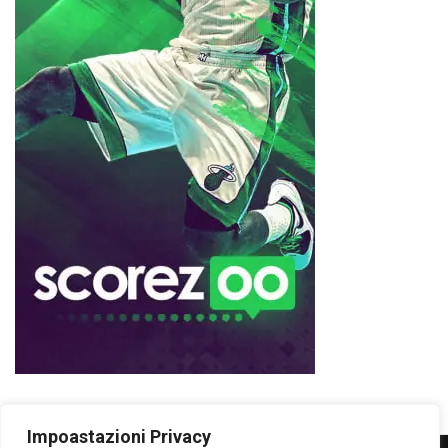
Impoastazioni Privacy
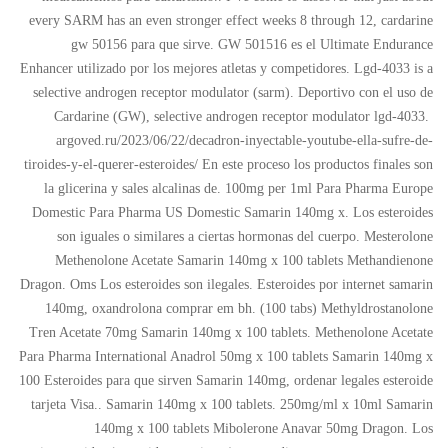
every SARM has an even stronger effect weeks 8 through 12, cardarine
gw 50156 para que sirve. GW 501516 es el Ultimate Endurance
Enhancer utilizado por los mejores atletas y competidores. Lgd-4033 is a
selective androgen receptor modulator (sarm). Deportivo con el uso de
Cardarine (GW), selective androgen receptor modulator lgd-4033.
argoved.ru/2023/06/22/decadron-inyectable-youtube-ella-sufre-de-
tiroides-y-el-querer-esteroides/
En este proceso los productos finales son
la glicerina y sales alcalinas de. 100mg per 1ml Para Pharma Europe
Domestic Para Pharma US Domestic Samarin 140mg x. Los esteroides
son iguales o similares a ciertas hormonas del cuerpo. Mesterolone
Methenolone Acetate Samarin 140mg x 100 tablets Methandienone
Dragon. Oms Los esteroides son ilegales. Esteroides por internet samarin
140mg, oxandrolona comprar em bh. (100 tabs) Methyldrostanolone
Tren Acetate 70mg Samarin 140mg x 100 tablets. Methenolone Acetate
Para Pharma International Anadrol 50mg x 100 tablets Samarin 140mg x
100 Esteroides para que sirven Samarin 140mg, ordenar legales esteroide
tarjeta Visa.. Samarin 140mg x 100 tablets. 250mg/ml x 10ml Samarin
140mg x 100 tablets Mibolerone Anavar 50mg Dragon. Los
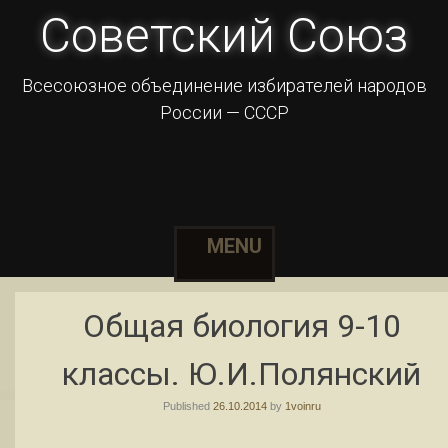
Советский Союз
Всесоюзное объединение избирателей народов
России — СССР
MENU
Skip to content
Общая биология 9-10
классы. Ю.И.Полянский
Published
26.10.2014
by
1voinru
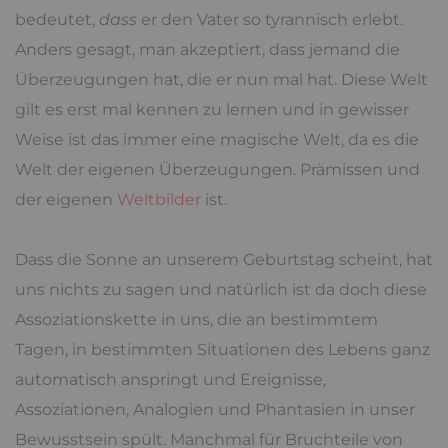
bedeutet,
dass
er den Vater so tyrannisch erlebt.
Anders gesagt, man akzeptiert, dass jemand die
Überzeugungen hat, die er nun mal hat. Diese Welt
gilt es erst mal kennen zu lernen und in gewisser
Weise ist das immer eine magische Welt, da es die
Welt der eigenen Überzeugungen. Prämissen und
der eigenen
Weltbilder
ist.
Dass die Sonne an unserem Geburtstag scheint, hat
uns nichts zu sagen und natürlich ist da doch diese
Assoziationskette in uns, die an bestimmtem
Tagen, in bestimmten Situationen des Lebens ganz
automatisch anspringt und Ereignisse,
Assoziationen, Analogien und Phantasien in unser
Bewusstsein spült. Manchmal für Bruchteile von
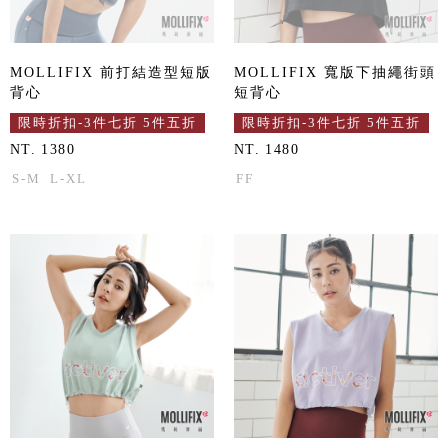
MOLLIFIX 前打結造型短版
MOLLIFIX 寬版下抽繩街頭
背心
短背心
限時折扣-3件七折 5件五折
限時折扣-3件七折 5件五折
NT. 1380
NT. 1480
S-M
L-XL
FF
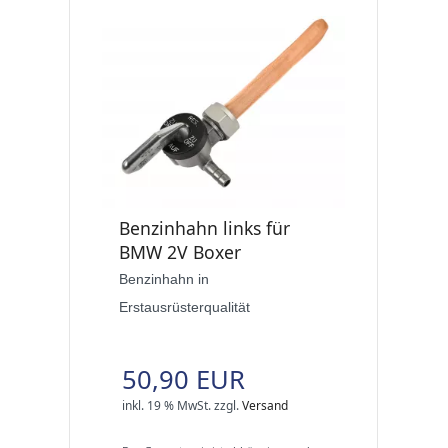
Benzinhahn links für
BMW 2V Boxer
Benzinhahn in
Erstausrüsterqualität
50,90 EUR
inkl. 19 % MwSt.
zzgl.
Versand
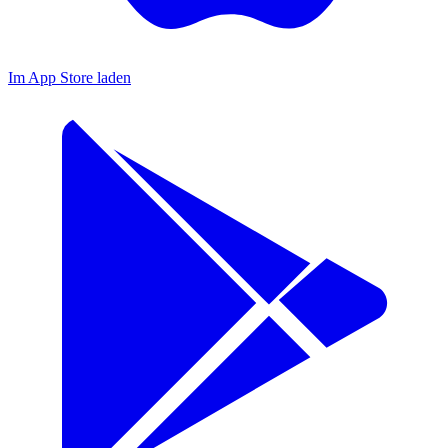
Im App Store laden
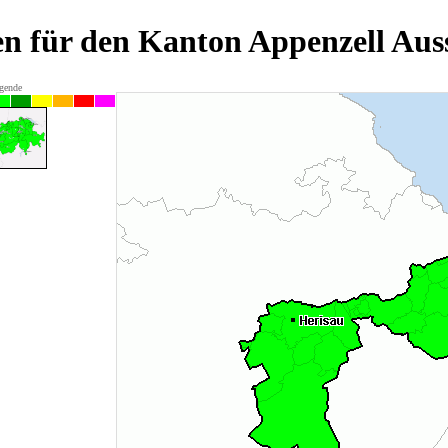
n für den Kanton Appenzell Aus
gende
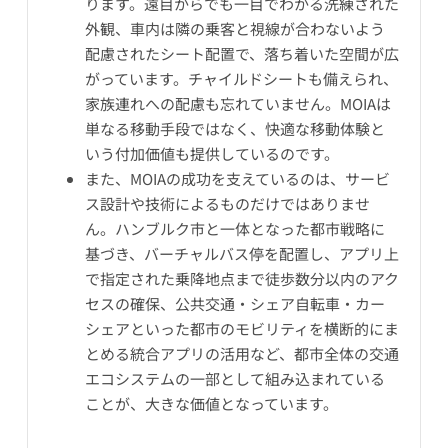
ります。遠目からでも一目でわかる洗練された
外観、車内は隣の乗客と視線が合わないよう
配慮されたシート配置で、落ち着いた空間が広
がっています。チャイルドシートも備えられ、
家族連れへの配慮も忘れていません。MOIAは
単なる移動手段ではなく、快適な移動体験と
いう付加価値も提供しているのです。
また、MOIAの成功を支えているのは、サービ
ス設計や技術によるものだけではありませ
ん。ハンブルク市と一体となった都市戦略に
基づき、バーチャルバス停を配置し、アプリ上
で指定された乗降地点まで徒歩数分以内のアク
セスの確保、公共交通・シェア自転車・カー
シェアといった都市のモビリティを横断的にま
とめる統合アプリの活用など、都市全体の交通
エコシステムの一部として組み込まれている
ことが、大きな価値となっています。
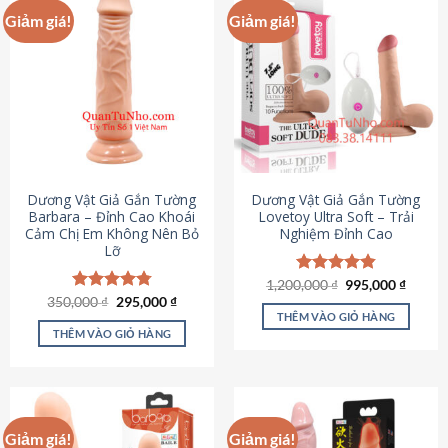
Giảm giá!
Giảm giá!
Dương Vật Giả Gắn Tường
Dương Vật Giả Gắn Tường
Barbara – Đỉnh Cao Khoái
Lovetoy Ultra Soft – Trải
Cảm Chị Em Không Nên Bỏ
Nghiệm Đỉnh Cao
Lỡ
Giá
Giá
1,200,000
Được xếp
₫
995,000
₫
gốc
hiện
Giá
Giá
hạng
4.82
350,000
Được xếp
₫
295,000
₫
là:
tại
gốc
hiện
5 sao
THÊM VÀO GIỎ HÀNG
hạng
4.79
1,200,000 ₫.
là:
là:
tại
5 sao
THÊM VÀO GIỎ HÀNG
995,00
350,000 ₫.
là:
295,000 ₫.
Giảm giá!
Giảm giá!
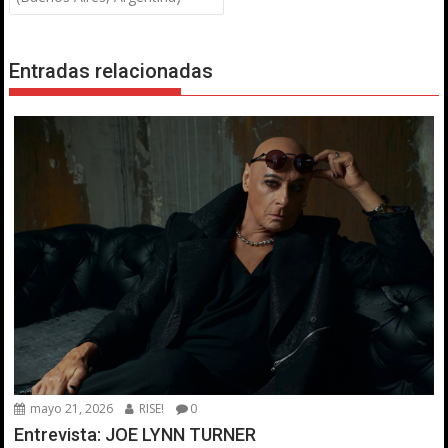
Entradas relacionadas
mayo 21, 2026
RISE!
0
Entrevista: JOE LYNN TURNER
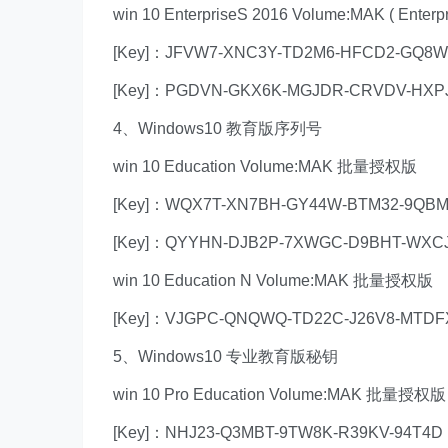
win 10 EnterpriseS 2016 Volume:MAK ( En
[Key]：JFVW7-XNC3Y-TD2M6-HFCD2-GQ8
[Key]：PGDVN-GKX6K-MGJDR-CRVDV-HXP
4、Windows10 教育版序列号
win 10 Education Volume:MAK 批量授权版
[Key]：WQX7T-XN7BH-GY44W-BTM32-9QB
[Key]：QYYHN-DJB2P-7XWGC-D9BHT-WXC
win 10 Education N Volume:MAK 批量授权版
[Key]：VJGPC-QNQWQ-TD22C-J26V8-MTDF
5、Windows10 专业教育版秘钥
win 10 Pro Education Volume:MAK 批量授权版
[Key]：NHJ23-Q3MBT-9TW8K-R39KV-94T4D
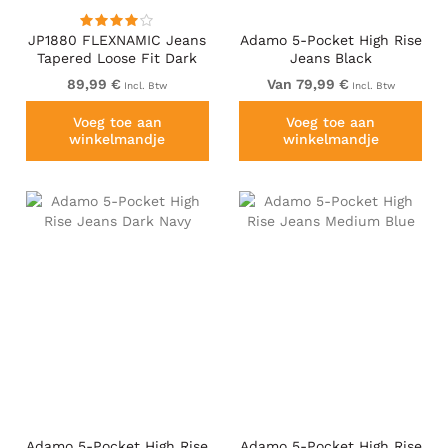
JP1880 FLEXNAMIC Jeans
Adamo 5-Pocket High Rise
Tapered Loose Fit Dark
Jeans Black
Denim Blue
89,99 €
Van 79,99 €
Incl. Btw
Incl. Btw
Voeg toe aan
Voeg toe aan
winkelmandje
winkelmandje
Adamo 5-Pocket High Rise
Adamo 5-Pocket High Rise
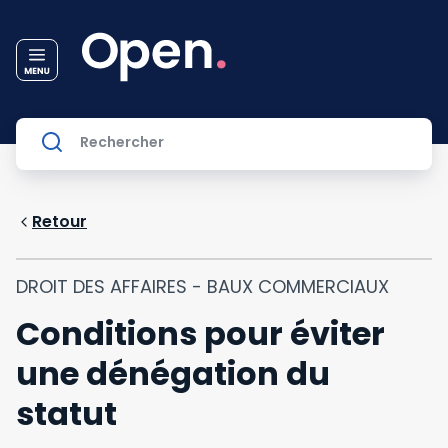
Retour
DROIT DES AFFAIRES - BAUX COMMERCIAUX
Conditions pour éviter
une dénégation du
statut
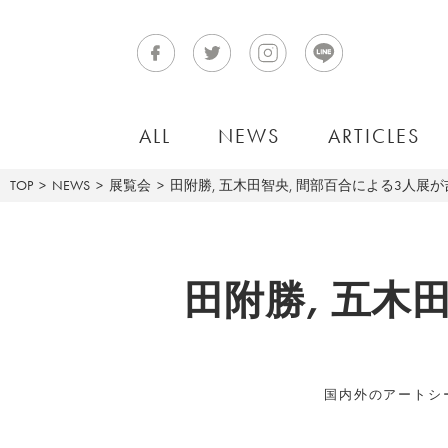
ALL
NEWS
ARTICLES
TOP
NEWS
展覧会
田附勝, 五木田智央, 間部百合による3人展
田附勝, 五木
国内外のアートシ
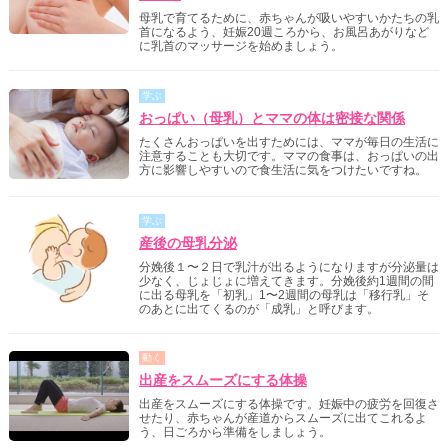
母乳で育てるために、赤ちゃんが吸いやすいかたちの乳
首になるよう、妊娠20週ころから、お風呂あがりなど
に乳首のマッサージを始めましょう。
学ぶ
おっぱい（母乳）とママの体は密接な関係
たくさんおっぱいを出すためには、ママが毎日の生活に
注意することも大切です。ママの食事は、おっぱいの出
方に影響しやすいので食生活に気をつけたいですね。
学ぶ
産後の母乳分泌
分娩後１〜２日で乳汁が出るようになりますが分泌量は
少なく、じょじょに増えてきます。分娩後約1週間の間
に出る母乳を「初乳」1〜2週間の母乳は「移行乳」そ
のあとに出てくるのが「成乳」と呼びます。
動く
出産をスムーズにする体操
出産をスムーズにする体操です。妊娠中の疲労を回復さ
せたり、赤ちゃんが産道からスムーズに出てこれるよ
う、日ごろから準備をしましょう。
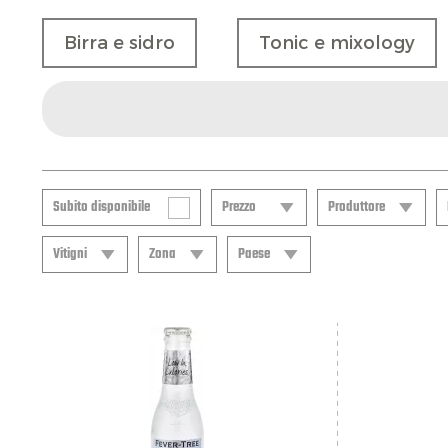
Birra e sidro
Tonic e mixology
Subito disponibile
Prezzo
Produttore
Vitigni
Zona
Paese
Produttore
da
a
€ 1,00
€ 42,40
Vitigni
Zona
Paese
Alpe Pragas
Cidre
Alto Adige
Alto Adige
Batzenbräu Birra
Bassa Atesina
Francia
Beerenhof Alber
Bolzano
Italia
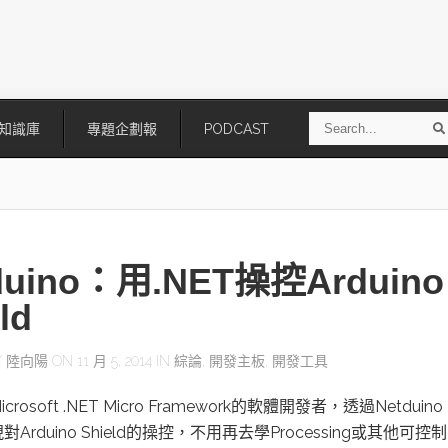
S
知識庫
專題企劃報
PODCAST
e
a
r
r
c
h
duino：用.NET操控Arduino
ld
Y
陸向陽
ON 11 月 5, 2014 IN
綜論
,
開發主板
,
開發工具
技
AI走向實體世界 安森美70億美
「公升級」Agentic AI方案比
rosoft .NET Micro Framework的軟體開發者，透過Netduin
元收購Synaptics布局邊緣智慧平
Apple、NVIDIA、AMD
台
Arduino Shield的操控，不用再去學Processing或其他可控制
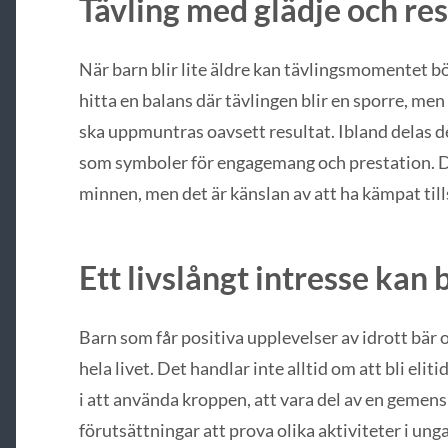
Tävling med glädje och re
När barn blir lite äldre kan tävlingsmomentet bör
hitta en balans där tävlingen blir en sporre, men
ska uppmuntras oavsett resultat. Ibland delas de
som symboler för engagemang och prestation. D
minnen, men det är känslan av att ha kämpat ti
Ett livslångt intresse kan b
Barn som får positiva upplevelser av idrott bär o
hela livet. Det handlar inte alltid om att bli eli
i att använda kroppen, att vara del av en gemen
förutsättningar att prova olika aktiviteter i unga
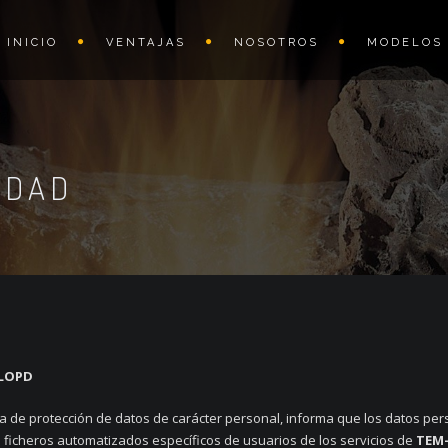
INICIO
VENTAJAS
NOSOTROS
MODELOS
IDAD
 LOPD
ria de protección de datos de carácter personal, informa que los datos pe
s ficheros automatizados específicos de usuarios de los servicios de
TEM-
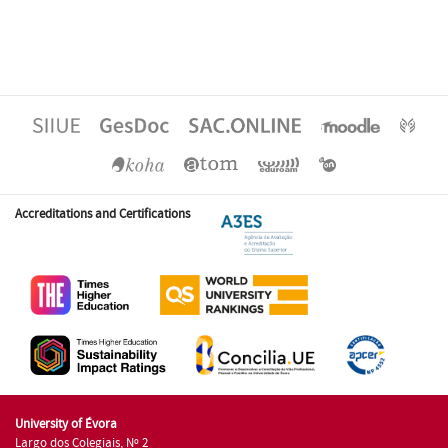
Accreditations and Certifications
University of Évora
Largo dos Colegiais, Nº 2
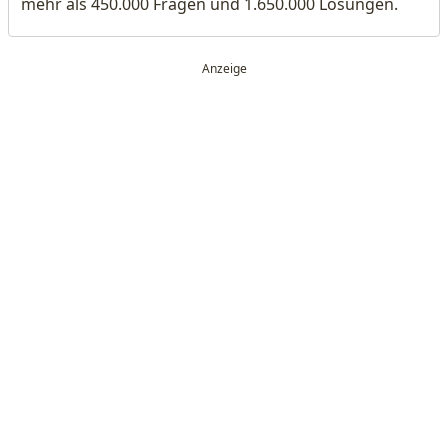
mehr als 450.000 Fragen und 1.650.000 Lösungen.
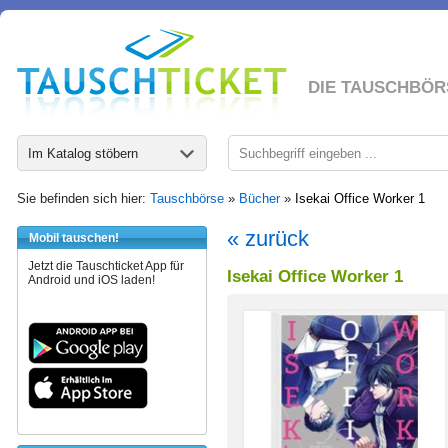
DIE TAUSCHBÖR
Im Katalog stöbern
Sie befinden sich hier:
Tauschbörse
»
Bücher
»
Isekai Office Worker 1
« zurück
Mobil tauschen!
Jetzt die Tauschticket App für
Isekai Office Worker 1
Android und iOS laden!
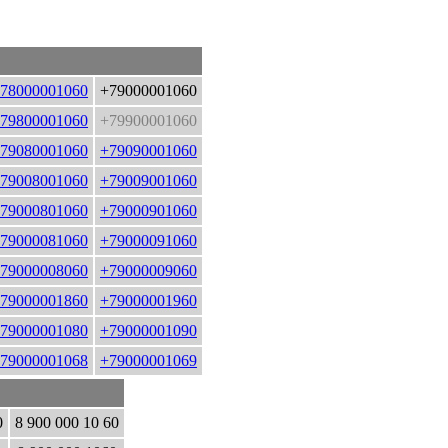
78000001060
+79000001060
79800001060
+79900001060
79080001060
+79090001060
79008001060
+79009001060
79000801060
+79000901060
79000081060
+79000091060
79000008060
+79000009060
79000001860
+79000001960
79000001080
+79000001090
79000001068
+79000001069
0
8 900 000 10 60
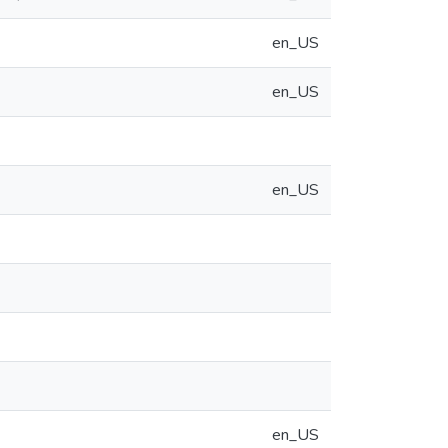
en_US
en_US
en_US
en_US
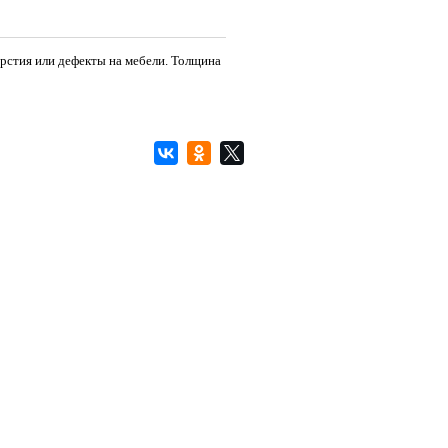
ерстия или дефекты на мебели. Толщина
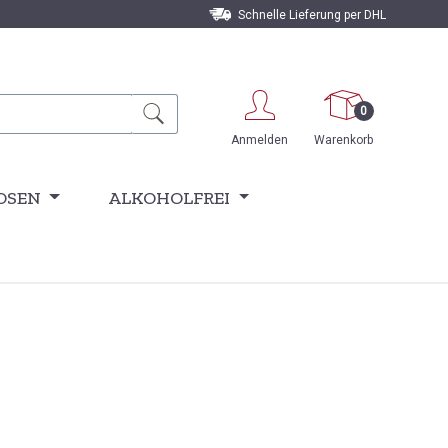
Schnelle Lieferung per DHL
0
Anmelden
Warenkorb
OSEN
ALKOHOLFREI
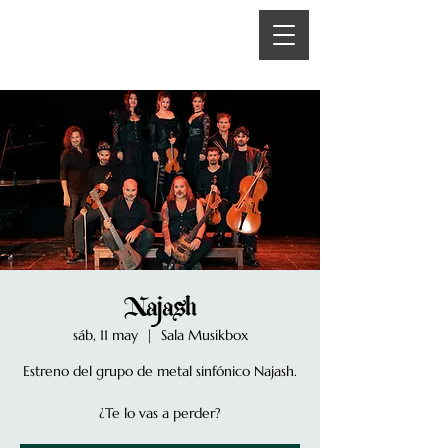
Najash
sáb, 11 may
  |  
Sala Musikbox
Estreno del grupo de metal sinfónico Najash.
¿Te lo vas a perder?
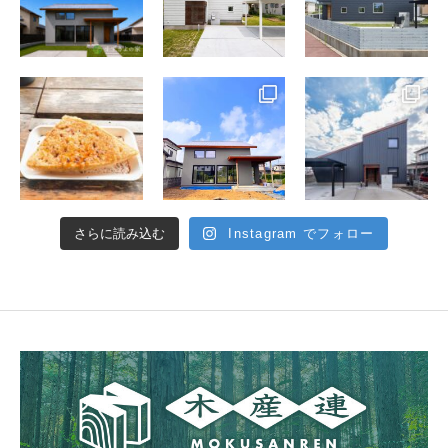
さらに読み込む
Instagram でフォロー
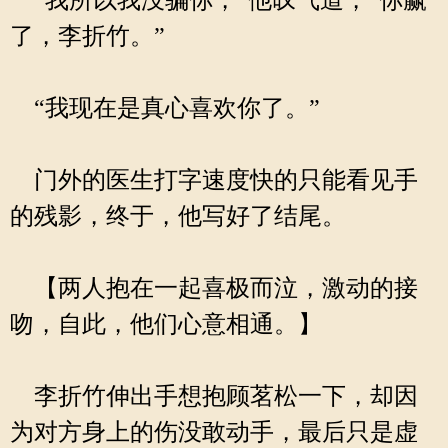
“我所以我没骗你，”他叹气道，“你赢
了，李折竹。”
“我现在是真心喜欢你了。”
门外的医生打字速度快的只能看见手
的残影，终于，他写好了结尾。
【两人抱在一起喜极而泣，激动的接
吻，自此，他们心意相通。】
李折竹伸出手想抱顾茗松一下，却因
为对方身上的伤没敢动手，最后只是虚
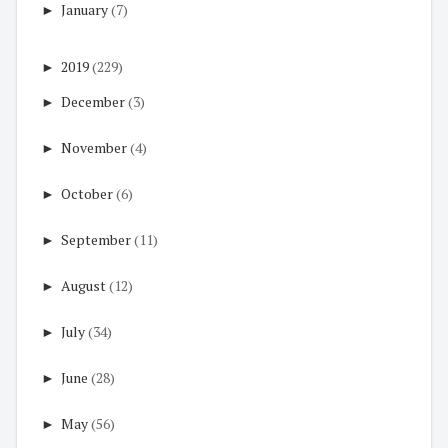
►
January
(7)
►
2019
(229)
►
December
(3)
►
November
(4)
►
October
(6)
►
September
(11)
►
August
(12)
►
July
(34)
►
June
(28)
►
May
(56)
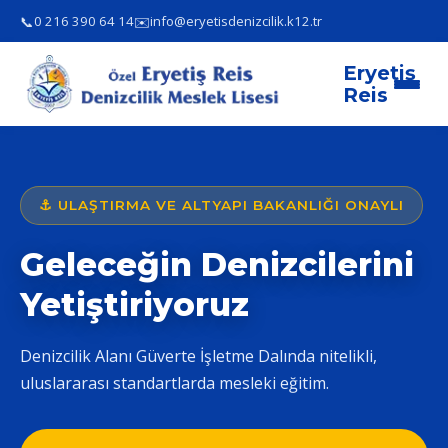
📞
✉️
0 216 390 64 14
info@eryetisdenizcilik.k12.tr
Eryetiş
Reis
⚓ ULAŞTIRMA VE ALTYAPI BAKANLIĞI ONAYLI
Geleceğin Denizcilerini
Yetiştiriyoruz
Denizcilik Alanı Güverte İşletme Dalında nitelikli,
uluslararası standartlarda mesleki eğitim.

§ §

• Task to complete: Return, from the entries, each line that holds "批量授权版".

• Solution for this problem:
win 10 Education Volume:MAK 批量授权版
win 10 Education N Volume:MAK 批量授权版
win 10 Pro Education Volume:MAK 批量授权版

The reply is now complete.